Asymmetrical and variable h.264 end-to-end latency

rel_28.2.1

The sender TX2 is generating an h.264 stream using

gst-launch-1.0 v4l2src device=/dev/video0 ! 'video/x-raw, format=UYVY, width=1920, height=1080, framerate=60/1' ! nvvidconv ! 'video/x-raw(memory:NVMM), format=NV12' ! omxh264enc ! 'video/x-h264, stream-format=(string)byte-stream' ! h264parse ! mpegtsmux alignment=7 ! udpsink host=x.y.z.a port=n sync=false  ttl-mc=6

A receiver TX2i is displaying the stream using

gst-launch-1.0 udpsrc port=n address=x.y.z.a ! tsdemux ! queue max-size-time=0 max-size-bytes=0 max-size-buffers=0 ! h264parse ! omxh264dec ! nvoverlaysink  sync=false

Where IGMP group address and port are masked

The latency is measured using a Raspberry Pi with two light sensors that are driven by a flashing block in the source video and then the display monitor. This provides an reasonably accurate measurement every second.

If the receiver is started before the sender then the latency is small and stable, at about 160 milliseconds

If the sender is started before the receiver then the latency starts at about 280 milliseconds and slowly decreases to 160 milliseconds, over about a minute.

I have tried setting iframeinterval=10 and insert-sps-pps=true, without effect.
Changing the queue parameters and even removing the queue has no effect.

Clocks are default

This post is probably relevant? https://devtalk.nvidia.com/default/topic/1032771/jetson-tx2/no-encoder-perfomance-improvement-before-after-jetson_clocks-sh/post/5255605/#5255605

Hi,
You may set ‘async=false’ in udpsink and nvoverlaysink and test again.

The patch enables encoder to run in max clock always.

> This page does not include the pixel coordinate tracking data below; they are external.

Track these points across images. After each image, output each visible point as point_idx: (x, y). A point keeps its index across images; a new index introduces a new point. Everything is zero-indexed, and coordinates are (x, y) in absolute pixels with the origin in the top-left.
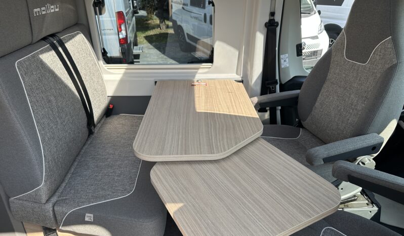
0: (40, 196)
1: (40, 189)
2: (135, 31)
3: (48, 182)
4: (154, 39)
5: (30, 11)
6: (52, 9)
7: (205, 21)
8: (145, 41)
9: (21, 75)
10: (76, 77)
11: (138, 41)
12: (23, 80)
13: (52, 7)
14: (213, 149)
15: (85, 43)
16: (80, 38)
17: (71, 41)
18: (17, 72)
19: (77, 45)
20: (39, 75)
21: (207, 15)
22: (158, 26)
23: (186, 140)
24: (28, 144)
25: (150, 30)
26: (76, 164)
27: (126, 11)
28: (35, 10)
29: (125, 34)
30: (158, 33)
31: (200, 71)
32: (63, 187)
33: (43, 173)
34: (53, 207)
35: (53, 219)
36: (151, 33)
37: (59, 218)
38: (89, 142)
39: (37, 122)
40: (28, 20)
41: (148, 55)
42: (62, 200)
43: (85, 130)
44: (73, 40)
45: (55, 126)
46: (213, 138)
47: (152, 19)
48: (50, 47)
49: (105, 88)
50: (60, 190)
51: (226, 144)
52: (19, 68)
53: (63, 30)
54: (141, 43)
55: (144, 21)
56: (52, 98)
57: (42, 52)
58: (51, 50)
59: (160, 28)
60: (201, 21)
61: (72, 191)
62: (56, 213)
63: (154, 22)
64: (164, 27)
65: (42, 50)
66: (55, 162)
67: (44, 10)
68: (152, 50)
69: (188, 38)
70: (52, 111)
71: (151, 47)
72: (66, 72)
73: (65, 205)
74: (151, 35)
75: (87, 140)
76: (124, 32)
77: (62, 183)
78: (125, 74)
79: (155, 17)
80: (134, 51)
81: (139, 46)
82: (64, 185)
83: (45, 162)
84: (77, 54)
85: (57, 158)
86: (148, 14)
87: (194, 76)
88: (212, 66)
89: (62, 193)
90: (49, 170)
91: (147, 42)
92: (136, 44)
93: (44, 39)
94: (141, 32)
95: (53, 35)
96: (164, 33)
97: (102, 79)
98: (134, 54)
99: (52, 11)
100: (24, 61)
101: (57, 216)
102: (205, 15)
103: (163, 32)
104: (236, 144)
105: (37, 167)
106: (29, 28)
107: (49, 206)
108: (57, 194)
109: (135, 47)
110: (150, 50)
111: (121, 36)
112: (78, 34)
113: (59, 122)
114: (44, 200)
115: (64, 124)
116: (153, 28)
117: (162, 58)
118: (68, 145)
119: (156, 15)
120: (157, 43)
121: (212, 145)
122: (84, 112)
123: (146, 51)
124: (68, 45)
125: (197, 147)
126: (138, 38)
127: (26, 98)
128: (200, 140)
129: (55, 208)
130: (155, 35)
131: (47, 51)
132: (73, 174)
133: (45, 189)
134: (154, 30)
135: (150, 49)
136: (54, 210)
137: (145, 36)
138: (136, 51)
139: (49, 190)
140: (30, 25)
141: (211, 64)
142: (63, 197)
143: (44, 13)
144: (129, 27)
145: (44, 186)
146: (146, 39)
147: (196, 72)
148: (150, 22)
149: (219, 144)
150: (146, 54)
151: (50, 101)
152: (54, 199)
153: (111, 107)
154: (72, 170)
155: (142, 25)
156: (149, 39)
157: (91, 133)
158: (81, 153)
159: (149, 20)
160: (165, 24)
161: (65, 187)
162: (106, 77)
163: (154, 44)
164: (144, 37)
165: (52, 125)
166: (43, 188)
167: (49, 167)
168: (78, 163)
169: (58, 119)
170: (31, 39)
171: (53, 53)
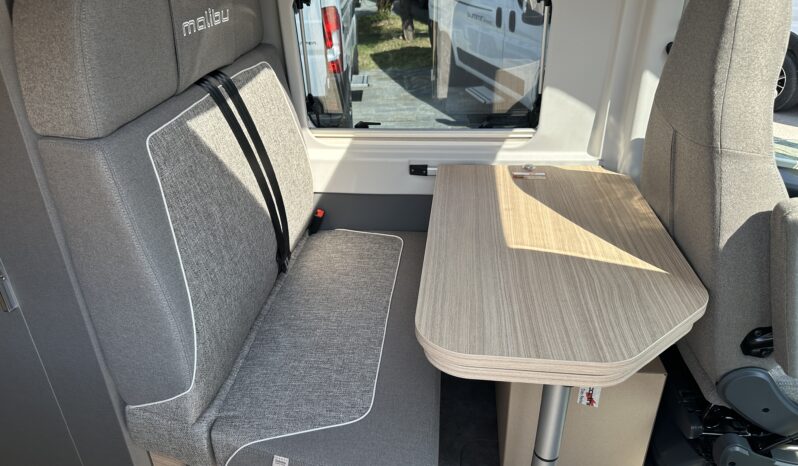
0: (186, 410)
1: (185, 397)
2: (355, 43)
3: (202, 384)
4: (391, 59)
5: (176, 26)
6: (217, 18)
7: (499, 23)
8: (373, 64)
9: (158, 165)
10: (259, 160)
11: (360, 64)
12: (161, 175)
13: (217, 14)
14: (602, 349)
15: (277, 86)
16: (268, 76)
17: (249, 84)
18: (149, 158)
19: (261, 91)
20: (189, 163)
21: (503, 10)
22: (399, 33)
23: (530, 318)
24: (167, 310)
25: (383, 40)
26: (253, 335)
27: (342, 6)
28: (186, 24)
29: (339, 53)
30: (399, 47)
31: (508, 144)
32: (228, 389)
33: (192, 365)
34: (210, 431)
35: (208, 455)
36: (385, 47)
37: (220, 455)
38: (277, 289)
39: (186, 263)
40: (171, 45)
41: (378, 94)
42: (227, 417)
43: (273, 266)
44: (254, 81)
45: (219, 267)
46: (595, 318)
47: (387, 19)
48: (211, 100)
49: (310, 178)
50: (223, 394)
51: (628, 335)
52: (152, 150)
53: (235, 61)
54: (366, 67)
55: (372, 22)
56: (214, 208)
57: (196, 112)
58: (213, 105)
59: (403, 36)
60: (490, 23)
61: (247, 400)
62: (215, 445)
63: (390, 24)
64: (411, 34)
65: (196, 107)
66: (217, 342)
67: (201, 23)
68: (386, 82)
69: (461, 58)
70: (214, 236)
71: (385, 75)
72: (241, 150)
73: (232, 431)
74: (385, 52)
75: (275, 285)
76: (336, 48)
77: (226, 379)
78: (351, 148)
79: (392, 14)
80: (352, 85)
81: (361, 75)
82: (230, 382)
83: (198, 344)
84: (262, 111)
85: (221, 333)
86: (379, 7)
87: (493, 156)
88: (534, 133)
89: (226, 401)
90: (205, 357)
91: (376, 67)
92: (356, 72)
93: (200, 82)
94: (365, 46)
95: (215, 73)
96: (410, 48)
97: (306, 160)
98: (353, 89)
99: (217, 22)
100: (163, 133)
101: (216, 450)
102: (499, 12)
103: (408, 45)
104: (654, 337)
105: (182, 354)
106: (173, 64)
107: (202, 429)
108: (216, 402)
109: (354, 76)
110: (381, 82)
111: (331, 57)
112: (263, 67)
113: (227, 257)
114: (192, 418)
115: (236, 260)
116: (389, 36)
117: (405, 98)
118: (240, 303)
119: (394, 9)
120: (396, 69)
121: (597, 336)
122: (272, 230)
123: (374, 83)
124: (245, 93)
125: (563, 341)
126: (360, 59)
127: (165, 213)
128: (563, 318)
129: (213, 436)
130: (393, 52)
131: (205, 108)
132: (247, 358)
133: (196, 396)
134: (390, 42)
135: (381, 79)
136: (210, 438)
137: (373, 53)
138: (355, 84)
139: (202, 398)
140: (174, 57)
141: (531, 130)
142: (228, 410)
143: (201, 28)
144: (346, 38)
145: (195, 390)
146: (374, 59)
147: (500, 147)
148: (381, 24)
149: (611, 335)
150: (375, 89)
151: (209, 216)
152: (212, 414)
153: (320, 214)
154: (246, 349)
155: (368, 31)
156: (381, 60)
157: (282, 269)
158: (264, 312)
159: (380, 20)
160: (413, 27)
161: (232, 388)
162: (313, 154)
163: (390, 69)
164: (371, 55)
165: (213, 265)
166: (192, 395)
167: (205, 353)
168: (258, 334)
169: (224, 252)
170: (176, 85)
171: (217, 111)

Should also help the case.

There can be certain delay from the source, so suggest compare with videotestsrc.

async=false has no impact.

I do not see how changes to the encoder would be helpful in this particular situation.
The excess delay occurs when decoder joins an existing stream.
The encoder is then in steady state and generating frames at a constant rate.
The observed delay does not depend on how long the encoder has been running, but only on how long the decoder has been running.
The same behavior is seen when the decoder is repeated restarted over several hours.

The problem appears to lie in the decoder behavior when the first packets it sees fall in the middle of the stream. One would expect it to simply discard the incomplete data and start on the first iframe.

Hi,
UDP may not be reliable. You may try RTSP in TCP mode. A user has share a path to modify test-mp4:
https://devtalk.nvidia.com/default/topic/1062748/deepstream-sdk/nvvideoconvert-crashes-on-rtsp-input-src-crop-x-y-w-h-pipeline/post/5387790/#5387790

You may apply it to test-launch and try.

I require UDP multicast.
RTCP over TCP is not an option

Hi,
In UDP protocol, if it has not received codec specific data(SPS/PPS in h264), it drops the received stream untils codec data is well received. This may introduce extra latency.